David McGhan's Outerspace McGahan (voice-over): "When Orville and Wilbur Wright first invented the aeroplane in 1898 I wonder if they realised that exactly 104 years later the Apollo 11 would land on the moon and Neil Armstrong would plant the American Flag on it's soil. Highly unlikely. That sort of detail, particularly Neil Armstrong's name would have required enormous precognitive ability."
"But despite of the Wright Brother's ignorance of th9ings to come they happened anyway. 300 billion dollars poured into the space program over the last 25 years."
Pictures relevant to it accompany much of the following speech.

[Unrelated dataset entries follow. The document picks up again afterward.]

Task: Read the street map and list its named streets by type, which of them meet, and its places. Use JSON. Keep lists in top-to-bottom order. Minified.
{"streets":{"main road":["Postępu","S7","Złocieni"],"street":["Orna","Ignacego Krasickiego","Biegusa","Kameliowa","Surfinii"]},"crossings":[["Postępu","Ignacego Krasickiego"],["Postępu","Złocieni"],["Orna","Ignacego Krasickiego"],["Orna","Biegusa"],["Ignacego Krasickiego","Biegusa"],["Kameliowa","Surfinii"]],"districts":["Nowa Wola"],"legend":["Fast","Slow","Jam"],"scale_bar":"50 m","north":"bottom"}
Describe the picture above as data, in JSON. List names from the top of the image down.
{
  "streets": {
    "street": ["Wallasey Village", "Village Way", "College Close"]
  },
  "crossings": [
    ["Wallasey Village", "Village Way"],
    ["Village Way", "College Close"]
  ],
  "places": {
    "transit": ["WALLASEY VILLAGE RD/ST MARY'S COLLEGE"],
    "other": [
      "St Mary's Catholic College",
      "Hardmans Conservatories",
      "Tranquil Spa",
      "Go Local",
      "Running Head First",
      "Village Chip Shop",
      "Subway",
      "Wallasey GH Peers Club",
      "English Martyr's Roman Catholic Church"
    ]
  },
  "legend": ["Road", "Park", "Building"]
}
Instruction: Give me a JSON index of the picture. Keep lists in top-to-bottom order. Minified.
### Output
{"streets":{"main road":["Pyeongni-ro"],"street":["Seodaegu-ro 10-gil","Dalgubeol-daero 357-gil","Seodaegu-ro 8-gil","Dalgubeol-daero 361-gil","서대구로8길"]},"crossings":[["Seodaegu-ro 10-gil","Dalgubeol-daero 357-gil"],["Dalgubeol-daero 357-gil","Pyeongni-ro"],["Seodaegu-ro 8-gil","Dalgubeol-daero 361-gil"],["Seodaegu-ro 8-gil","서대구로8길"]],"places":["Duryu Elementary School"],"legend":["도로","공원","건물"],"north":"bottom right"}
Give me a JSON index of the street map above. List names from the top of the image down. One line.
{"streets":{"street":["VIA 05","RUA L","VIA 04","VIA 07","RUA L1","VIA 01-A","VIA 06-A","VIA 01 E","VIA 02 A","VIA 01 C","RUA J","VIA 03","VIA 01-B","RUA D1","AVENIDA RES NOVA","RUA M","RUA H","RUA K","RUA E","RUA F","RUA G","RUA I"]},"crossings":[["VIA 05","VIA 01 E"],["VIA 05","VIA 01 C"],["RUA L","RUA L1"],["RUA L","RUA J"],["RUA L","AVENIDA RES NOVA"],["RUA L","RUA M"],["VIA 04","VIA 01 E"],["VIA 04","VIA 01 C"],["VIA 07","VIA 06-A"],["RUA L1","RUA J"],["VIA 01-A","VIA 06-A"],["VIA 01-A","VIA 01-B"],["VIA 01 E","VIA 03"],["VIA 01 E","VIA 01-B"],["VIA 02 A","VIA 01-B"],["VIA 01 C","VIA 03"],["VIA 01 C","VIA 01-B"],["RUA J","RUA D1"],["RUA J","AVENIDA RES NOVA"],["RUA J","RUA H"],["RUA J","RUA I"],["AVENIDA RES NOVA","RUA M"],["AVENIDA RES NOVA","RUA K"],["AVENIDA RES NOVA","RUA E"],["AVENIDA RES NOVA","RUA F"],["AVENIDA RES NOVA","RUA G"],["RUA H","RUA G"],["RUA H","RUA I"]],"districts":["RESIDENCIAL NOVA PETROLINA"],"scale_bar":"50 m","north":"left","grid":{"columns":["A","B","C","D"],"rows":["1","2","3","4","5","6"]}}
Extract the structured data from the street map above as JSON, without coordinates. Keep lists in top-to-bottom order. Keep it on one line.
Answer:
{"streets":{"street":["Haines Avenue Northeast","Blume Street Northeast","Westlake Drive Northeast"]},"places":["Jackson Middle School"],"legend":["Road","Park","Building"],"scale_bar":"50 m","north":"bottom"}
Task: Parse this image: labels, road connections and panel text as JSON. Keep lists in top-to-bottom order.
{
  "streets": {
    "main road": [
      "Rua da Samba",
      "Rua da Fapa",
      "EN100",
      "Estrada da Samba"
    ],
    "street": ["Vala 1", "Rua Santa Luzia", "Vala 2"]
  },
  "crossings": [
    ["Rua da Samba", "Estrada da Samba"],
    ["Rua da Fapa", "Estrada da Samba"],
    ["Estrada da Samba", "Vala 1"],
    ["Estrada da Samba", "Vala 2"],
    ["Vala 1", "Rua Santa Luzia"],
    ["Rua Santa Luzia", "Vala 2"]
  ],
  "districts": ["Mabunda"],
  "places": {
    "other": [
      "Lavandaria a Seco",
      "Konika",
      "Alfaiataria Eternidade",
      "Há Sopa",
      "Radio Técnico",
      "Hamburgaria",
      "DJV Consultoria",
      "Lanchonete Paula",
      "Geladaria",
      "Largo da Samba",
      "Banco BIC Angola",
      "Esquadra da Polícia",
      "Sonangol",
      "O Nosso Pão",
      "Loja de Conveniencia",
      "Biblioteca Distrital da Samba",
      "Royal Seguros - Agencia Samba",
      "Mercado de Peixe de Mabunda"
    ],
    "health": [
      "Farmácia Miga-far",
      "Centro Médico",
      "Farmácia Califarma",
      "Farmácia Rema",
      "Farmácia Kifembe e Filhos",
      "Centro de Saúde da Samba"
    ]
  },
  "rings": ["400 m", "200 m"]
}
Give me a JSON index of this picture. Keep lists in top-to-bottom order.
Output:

"Money which could have been used to purchase loaves of bread for the starving. In fact, 300 billion dollars would have purchased enough bread to stretch, ironically, from here to the moon. Even more ironically, rockets would have had to been used to take the bread that fat out into space. Rockets which would not have been available due to the money for their manufacture being spent on the original purchase of the bread.
"Not only that, but the starving would not have benefited from the purchase of the bread owing to the wasteful use of that bread in the construction of the Earth-Moon bridge. In any event, most of the loaves would have been stale by the time the unavailable rockets had brought them to Earth, or burned up on re-entry.
"And you can't fee the starving stale toast. Not without a condiment anyway. But fortunately the space program has only so much money. Jam alone costs almost $2.30 a jar. It would take the defence budget of several United States of America to spread that much preserve on a dismantled and stale Earth-Moon toast bridge even half that size. An inedible testament to man's thoughtlessness."